ImportError: Using `bitsandbytes` 8-bit quantization requires Accelerate: `pip install accelerate`

2.1k Views Asked by At

I'm trying to fine-tune llama2-13b-chat-hf with an open source datasets.

I always used this template but now I'm getting this error:

ImportError: Using bitsandbytes 8-bit quantization requires Accelerate: pip install accelerate and the latest version of bitsandbytes: pip install -i https://pypi.org/simple/ bitsandbytes

I installed all the packages required and these are the versions:

    accelerate @ git+https://github.com/huggingface/accelerate.git@97d2168e5953fe7373a06c69c02c5a00a84d5344
    bitsandbytes==0.42.0
    datasets==2.17.1
    huggingface-hub==0.20.3
    peft==0.8.2
    tokenizers==0.13.3
    torch==2.1.0+cu118
    torchaudio==2.1.0+cu118
    torchvision==0.16.0+cu118
    transformers==4.30.0
    trl==0.7.11

Anyone know if that is a version issues? How did you fix that?
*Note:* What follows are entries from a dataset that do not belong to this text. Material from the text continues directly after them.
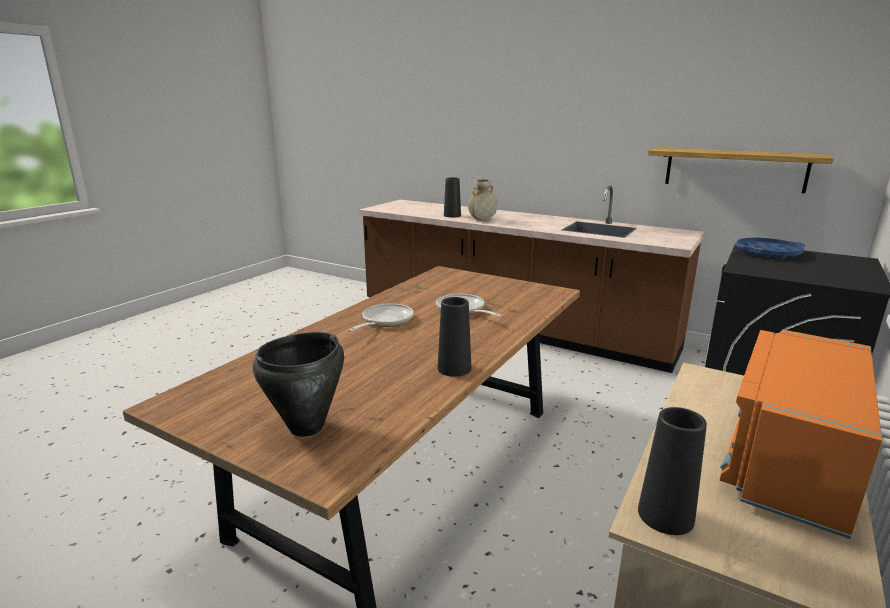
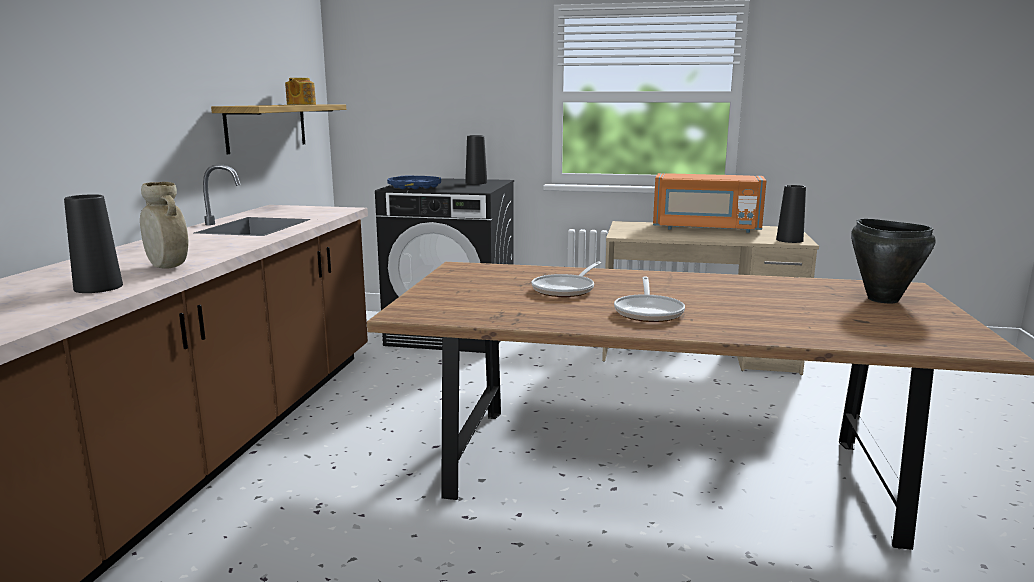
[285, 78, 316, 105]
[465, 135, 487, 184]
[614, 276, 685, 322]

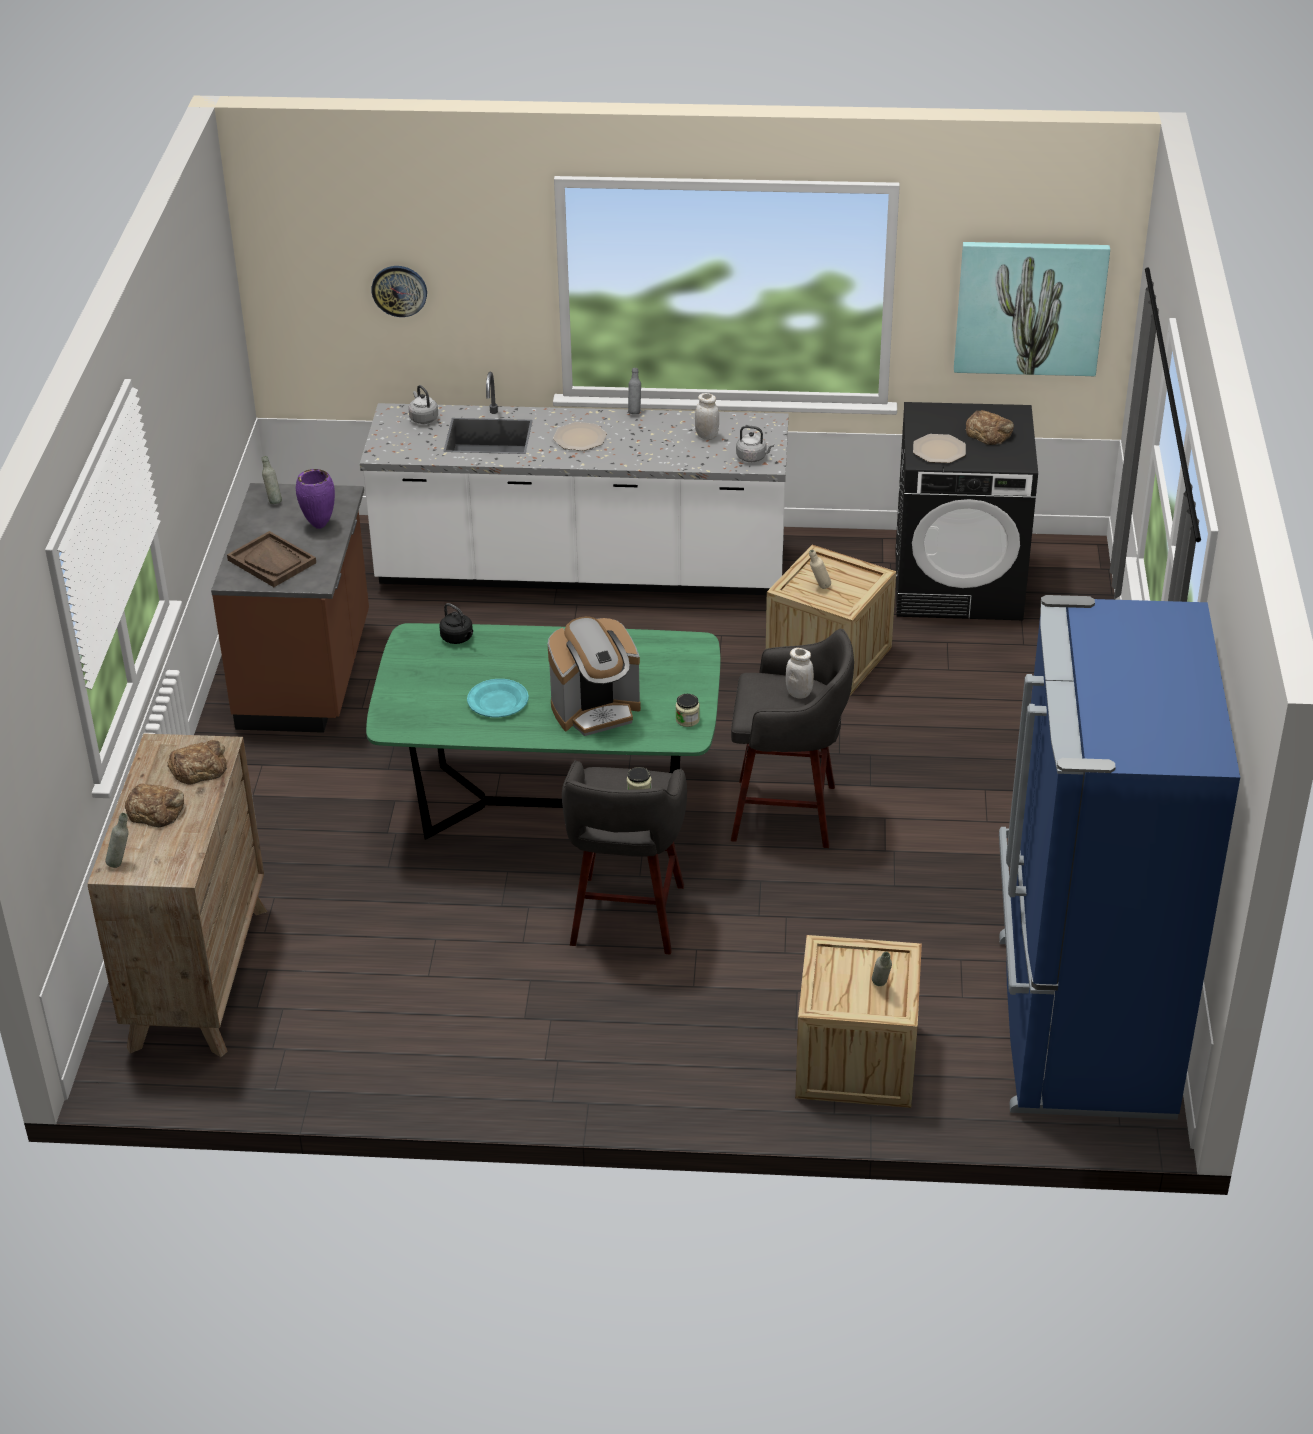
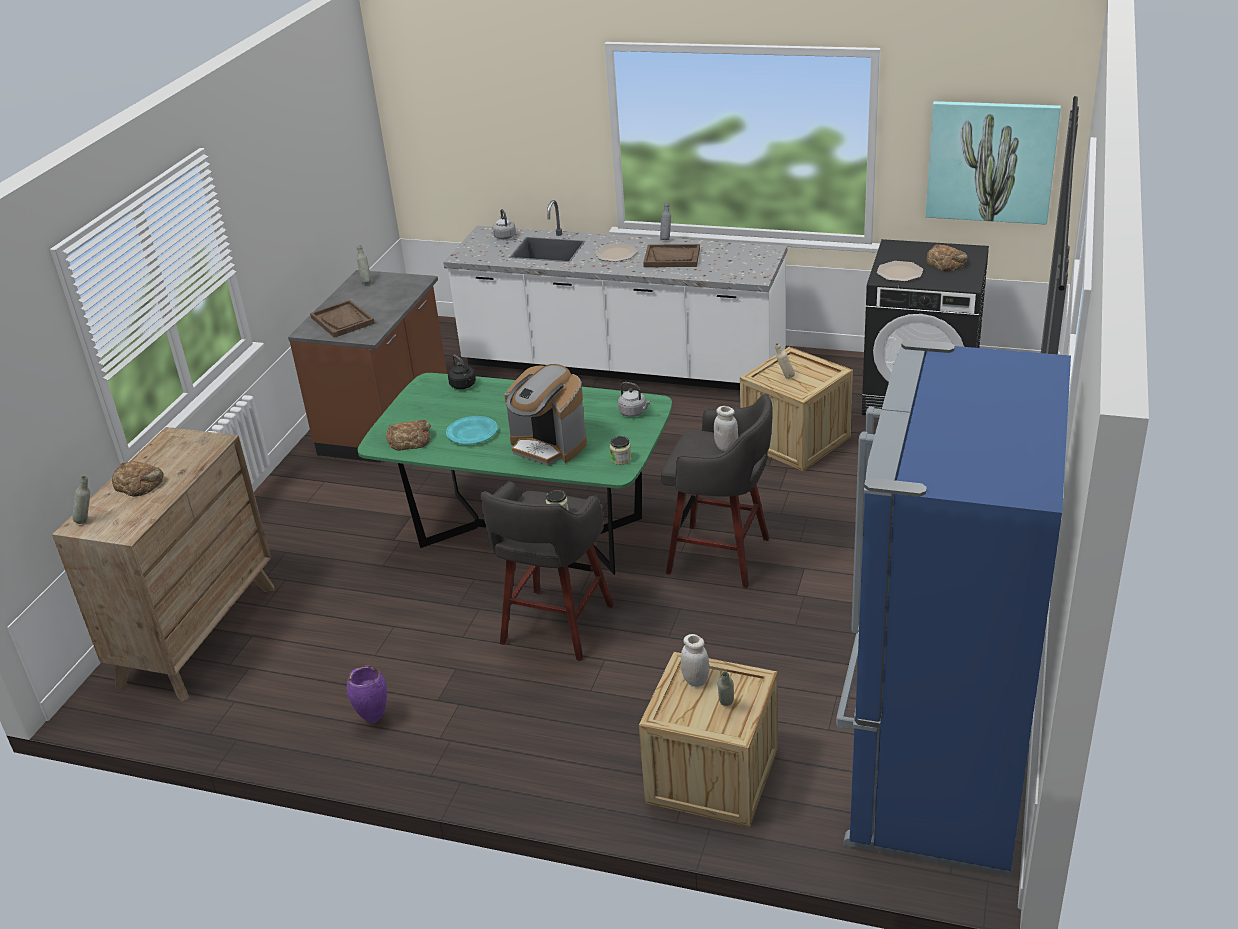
[371, 266, 427, 317] (first image)
[643, 244, 700, 267]
[385, 420, 431, 451]
[347, 666, 387, 723]
[681, 634, 709, 687]
[618, 382, 651, 417]
[504, 364, 587, 466]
I tried to install other version but nothing.

2

There are 2 best solutions below

0
Yaoming Xuan On

Have you tried accelerate test in your cmd terminal? If your installation is successful, this command should output a list of messages and a "test successful" in the end. If this command fails, it means that there is something wrong with your pytorch + accelerate environment. You should reinstall them following the official tutorials. If the command succeeds and you still can't do multi-GPU finetuning, you should report this issue in bitsandbytes' github repo.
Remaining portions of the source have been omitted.